Intra-individual variability

Abstract

Introduction: Elevated levels of lipoprotein(a) (Lp[a]) are associated with an increased risk for cardiovascular disease. Currently, promising Lp(a) – lowering therapeutics are under investigation. In clinical practice, Lp(a) is often measured only once assuming that it does not change nor fluctuate over time. However, several studies in adults have reported substantial within-person fluctuations of Lp(a). Therefore, we evaluated whether Lp(a) remains constant with increasing age and determined the within-person fluctuation of Lp(a) levels over time. Methods: All children that visited the pediatric Lipid Clinic of the Academic Medical Center (Amsterdam) between 1989 and 2017 were eligible.
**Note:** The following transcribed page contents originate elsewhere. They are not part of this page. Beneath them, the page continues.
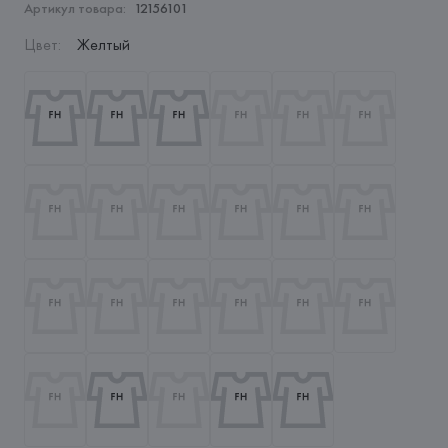
Артикул товара:
12156101
Цвет
:
Желтый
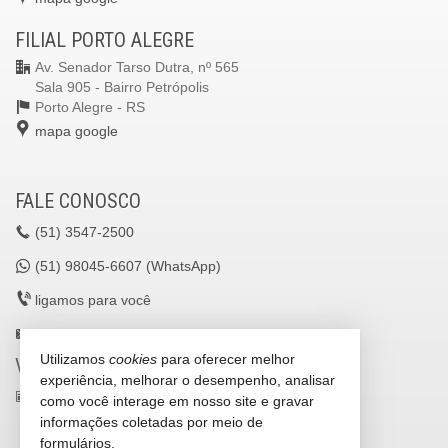
FILIAL PORTO ALEGRE
Av. Senador Tarso Dutra, nº 565
Sala 905 - Bairro Petrópolis
Porto Alegre -
RS
mapa google
FALE CONOSCO
(51)
3547-2500
(51)
98045-6607 (WhatsApp)
ligamos para você
lavilleimoveisltda@gmail.com
Utilizamos
cookies
para oferecer melhor
VEJA MAIS
experiência, melhorar o desempenho, analisar
receba nosso newsletter
como você interage em nosso site e gravar
informações coletadas por meio de
cadastre seu imóvel
formulários.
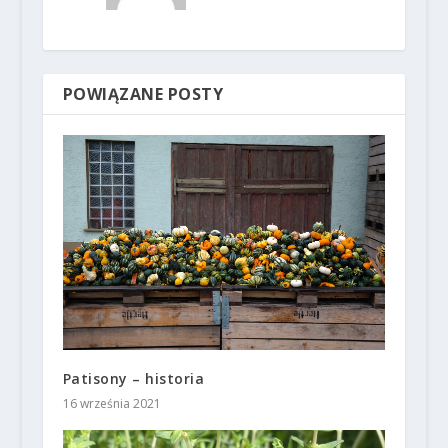
POWIĄZANE POSTY
Patisony – historia
16 września 2021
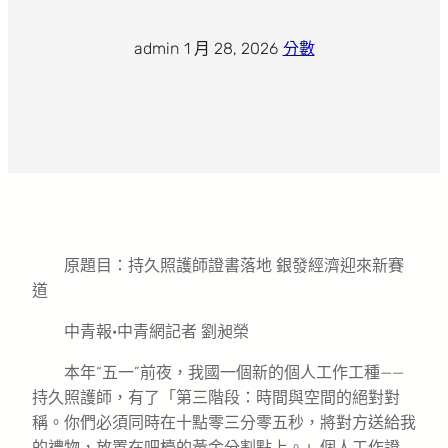
admin
·
1 月 28, 2026
·
分數
原題目：持久照護師證書落地 銀發經濟迎來新賽
道
中青報·中青網記者 劉昶榮
本年“五一”前夜，我國一個新的個人工作工種——
持久照護師，有了「第三階段：時間與空間的絕對對
稱。你們必須同時在十點零三分零五秒，將對方送給我
的禮物，放置在吧檯的黃金分割點上。」個人工作證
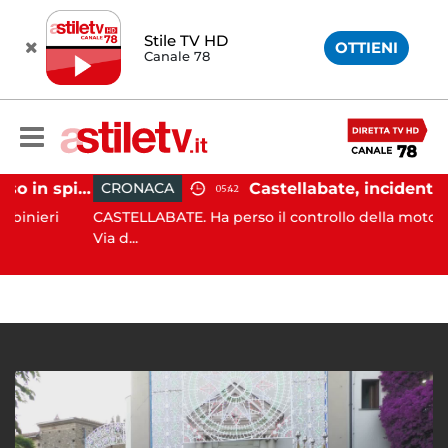
Stile TV HD
OTTIENI
Canale 78
Ischia, pusher sorpreso in spiaggia da carabinieri in Vespa
CRONACA
05:42
eri
CASTELLABATE. Ha perso il controllo della moto lungo 
Via d...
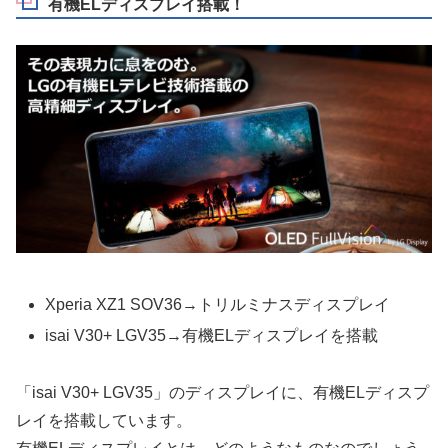
有機ELディスプレイ搭載！
Xperia XZ1 SOV36→トリルミナスディスプレイ
isai V30+ LGV35→有機ELディスプレイを搭載
「isai V30+ LGV35」のディスプレイに、有機ELディスプ
レイを搭載しています。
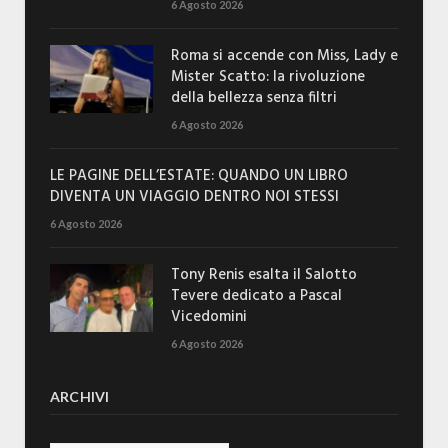
6 Agosto 2026
Roma si accende con Miss, Lady e
Mister Scatto: la rivoluzione
della bellezza senza filtri
6 Agosto 2026
LE PAGINE DELL’ESTATE: QUANDO UN LIBRO
DIVENTA UN VIAGGIO DENTRO NOI STESSI
6 Agosto 2026
Tony Renis esalta il Salotto
Tevere dedicato a Pascal
Vicedomini
6 Agosto 2026
ARCHIVI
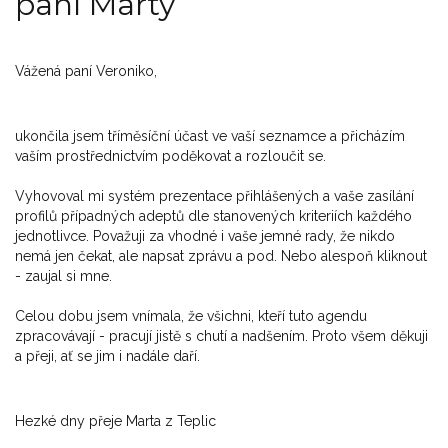
paní Marty
Vážená paní Veroniko,
ukončila jsem tříměsíční účast ve vaší seznamce a přicházím
vaším prostřednictvím poděkovat a rozloučit se.
Vyhovoval mi systém prezentace přihlášených a vaše zasílání
profilů případných adeptů dle stanovených kriteriích každého
jednotlivce. Považuji za vhodné i vaše jemné rady, že nikdo
nemá jen čekat, ale napsat zprávu a pod. Nebo alespoň kliknout
- zaujal si mne.
Celou dobu jsem vnímala, že všichni, kteří tuto agendu
zpracovávají - pracují jistě s chutí a nadšením. Proto všem děkuji
a přeji, ať se jim i nadále daří.
Hezké dny přeje Marta z Teplic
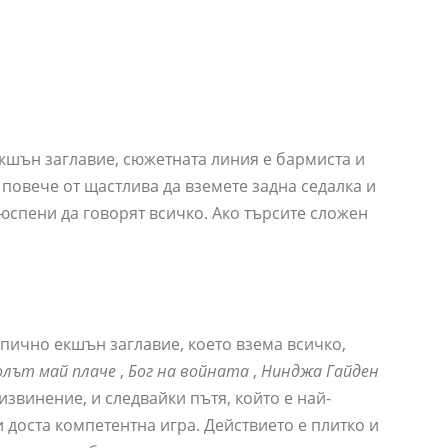
екшън заглавие, сюжетната линия е бармиста и
 повече от щастлива да вземете задна седалка и
юспени да говорят всичко. Ако търсите сложен
ипично екшън заглавие, което взема всичко,
олът май плаче
,
Бог на войната
,
Нинджа Гайден
извинение, и следвайки пътя, който е най-
 доста компетентна игра. Действието е плитко и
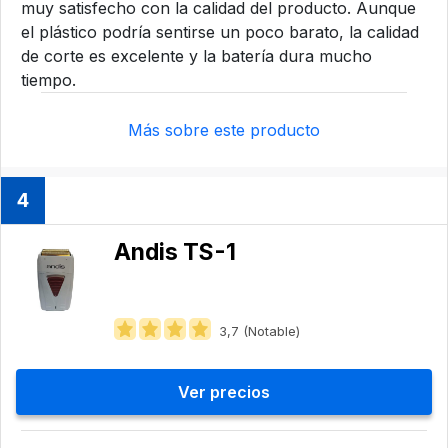
muy satisfecho con la calidad del producto. Aunque
el plástico podría sentirse un poco barato, la calidad
de corte es excelente y la batería dura mucho
tiempo.
Más sobre este producto
4
Andis TS-1
3,7 (Notable)
Ver precios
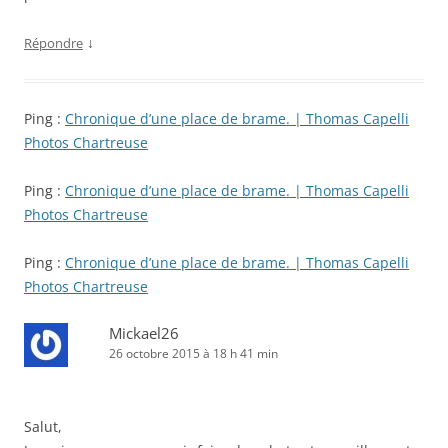
↓
Répondre
Ping :
Chronique d’une place de brame. | Thomas Capelli
Photos Chartreuse
Ping :
Chronique d’une place de brame. | Thomas Capelli
Photos Chartreuse
Ping :
Chronique d’une place de brame. | Thomas Capelli
Photos Chartreuse
Mickael26
26 octobre 2015 à 18 h 41 min
Salut,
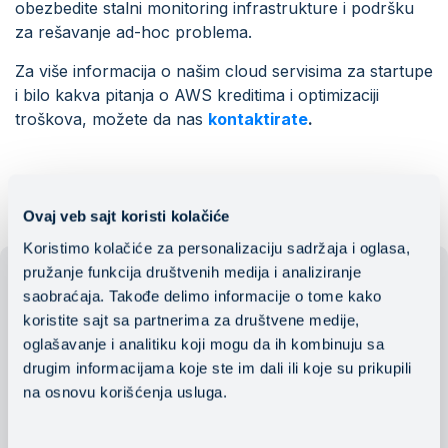
obezbedite stalni monitoring infrastrukture i podršku
za rešavanje ad-hoc problema.
Za više informacija o našim cloud servisima za startupe
i bilo kakva pitanja o AWS kreditima i optimizaciji
troškova, možete da nas
kontaktirate
.
Ovaj veb sajt koristi kolačiće
Koristimo kolačiće za personalizaciju sadržaja i oglasa,
pružanje funkcija društvenih medija i analiziranje
saobraćaja. Takođe delimo informacije o tome kako
koristite sajt sa partnerima za društvene medije,
oglašavanje i analitiku koji mogu da ih kombinuju sa
drugim informacijama koje ste im dali ili koje su prikupili
na osnovu korišćenja usluga.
These children were referred for a tentative diagnosis of inherited dyslipidemia. We included those who were under 18 years at their first Lp(a) measurement. Mixed models were used to evaluate changes over time and within-person fluctuations of Lp(a). Results: We included 2,813 children (mean [standard deviation] age: 10.1 [3.6] years) with a median (interquartile range) Lp(a) level of 143 (62 – 380) mg/L. In 1,255 children, more than one measurement was available. Percental increases in Lp(a) levels compared to a reference age of 10 years were 1.2% (95% CI: 0.8-1.5), 5.9% (95% CI: 4.2-7.7), 12.2% (95% CI: 8.5-16) and 25.9% (95% CI: 17.7-34.6) at the age of 11, 15, 20 and 30 years, respectively. The intra-individual variability of Lp(a) was 37.4% (95% CI: 36.2-38.7) at any age during our inclusion period. Conclusion: Our results suggest that Lp(a) levels do not remain constant from childhood into adulthood; in fact, these levels increase exponentially with increasing age. Moreover, Lp(a) exhibits considerable fluctuations over time in the individual patient. Measuring Lp(a) only once in life might therefore lead to over- or underestimation, possibly resulting in over- or under treatment. Therefore, we recommend measuring Lp(a) more than once in order to more accurately assess the Lp(a) level in the individual patient.